Al Teatro Bellini di Napoli, uno spettacolo di Liberaimago per il testo e la regia di Fabio Pisano con Francesca Borriero, Roberto Ingenito, Claudio Boschi e le uggestioni sonore live di Francesco Santagata racconta la storia di Celeste Di Porto, giovane ebrea che si fece delatrice al soldo dei nazifascisti.

NAPOLI, 19 aprile 2022 - Celeste Di Porto la giovane ebrea del ghetto di Roma che diventò delatrice dei suoi correligionari; la Stella di Piazza Giudia che diventò la Pantera Nera, che con un cenno del capo o della mano, con un semplice saluto firmava la condanna a morte degli altri ebrei vendendoli ai nazisti. È questa la storia che ci raccontano il regista, gli attori, la musica e il canto, le luci e le ombre in questo spettacolo. Su una scena nera, attraverso il tempo, nella storia, nel buio di ricordi indelebili, che chi ha vissuto vorrebbe lasciar andare ma che continuano a tornare. Con un testo notevole e riuscite scelte sceniche, ci spostiamo nella vita di Celeste, la seguiamo da ragazza che vuole vivere, e vuole farlo non solo sopravvivendo ma prendendosi tutto quello che la giovinezza promette, oltre il male che la povertà impone, oltre il male ingiustificato che da ebrea è destinata a subire, senza un vero motivo. Diventa impietosa delatrice di ebrei, per salvare se stessa e la sua famiglia da morte certa, per arricchirsi ed affrancarsi dalla povertà e dalla miseria, perché si trovava “al fianco la morte, senza voler morire”. Seguiamo Celeste mentre usa la sua bellezza e la sua giovinezza piena di vita per scampare alla morte; quando vuole essere amata come donna; quando viene punita dal padre che si vergogna di lei; quando deve scappare a Napoli; quando subisce il processo che la condanna al carcere; quando si converte al cattolicesimo. Quando ancora non capisce quale male si stia punendo in lei, che da ebrea era già condannata; quando cerca di spiegarsi il bene, e capire se “era meglio morire da martiri”, se “è meglio una condanna a morire o a vivere”. Ma non troviamo un giudizio, o ne troviamo tanti; vediamo le ombre di una storia, e le luci che rischiarano solo alcuni momenti, quelli delle scelte. Abbiamo di fronte tutta la crudezza di una realtà, senza la carezza di un perdono o di un pentimento, perché viviamo solo la sua storia, in un racconto. Attraverso il tempo il regista ci fa spostare usando i corpi degli attori, le metamorfosi dei volti, dei gesti, i movimenti lenti o nervosi, o impauriti, o rassegnati.

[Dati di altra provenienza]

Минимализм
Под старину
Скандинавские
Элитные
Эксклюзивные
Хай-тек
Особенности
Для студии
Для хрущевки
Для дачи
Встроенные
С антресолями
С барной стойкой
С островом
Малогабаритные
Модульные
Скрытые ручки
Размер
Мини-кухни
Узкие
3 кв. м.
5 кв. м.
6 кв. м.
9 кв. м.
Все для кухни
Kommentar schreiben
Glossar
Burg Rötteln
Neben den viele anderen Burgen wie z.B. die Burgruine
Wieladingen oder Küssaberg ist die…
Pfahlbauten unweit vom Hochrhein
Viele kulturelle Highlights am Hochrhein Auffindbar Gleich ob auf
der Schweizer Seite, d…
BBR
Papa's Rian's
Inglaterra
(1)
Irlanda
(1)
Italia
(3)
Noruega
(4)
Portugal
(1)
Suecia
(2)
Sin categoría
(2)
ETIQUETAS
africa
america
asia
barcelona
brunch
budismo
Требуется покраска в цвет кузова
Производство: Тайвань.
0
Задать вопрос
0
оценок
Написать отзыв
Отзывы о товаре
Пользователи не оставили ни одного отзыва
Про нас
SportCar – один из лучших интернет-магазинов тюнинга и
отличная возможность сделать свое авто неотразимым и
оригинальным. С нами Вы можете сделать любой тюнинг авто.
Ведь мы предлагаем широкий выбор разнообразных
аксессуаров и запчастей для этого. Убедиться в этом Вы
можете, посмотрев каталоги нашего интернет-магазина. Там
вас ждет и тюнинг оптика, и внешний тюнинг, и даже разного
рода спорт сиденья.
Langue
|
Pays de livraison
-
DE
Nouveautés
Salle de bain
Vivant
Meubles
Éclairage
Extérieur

E poi c’è la musica, accompagna Celeste, interrompe i tempi, sottolinea il dramma, distrae lo spettatore, catturandone l’attenzione e lo sguardo attraverso il musicista che in sala suona e canta, come se fosse il cantore delle gesta, improvvisatore di stornelli. La musica che sottolinea la vita, che vuole “parlare d’amore con voce sospirosa”; che parla di morte, con l’ironica “Maramao perché sei morto”; che canta di partigiani e libertà. La musica che per Celeste era desiderio di fuga dal male, simbolo di gioia, di libertà, di spensieratezza, di tutto quello che le era negato. Assistiamo ad un racconto dal passato, che tanto passato non sembra essere. Il ripetersi di numeri, di nomi, e di alcune frasi sembra quasi indicare lo sforzo mnemonico che deve impedire alla mente di dimenticare, seppure distratta dai giorni avvenire, azioni e conseguenze, bene e male, giustizia e giudizio, leggi e regole, quali indelebili testimonianze rese con la vita stessa.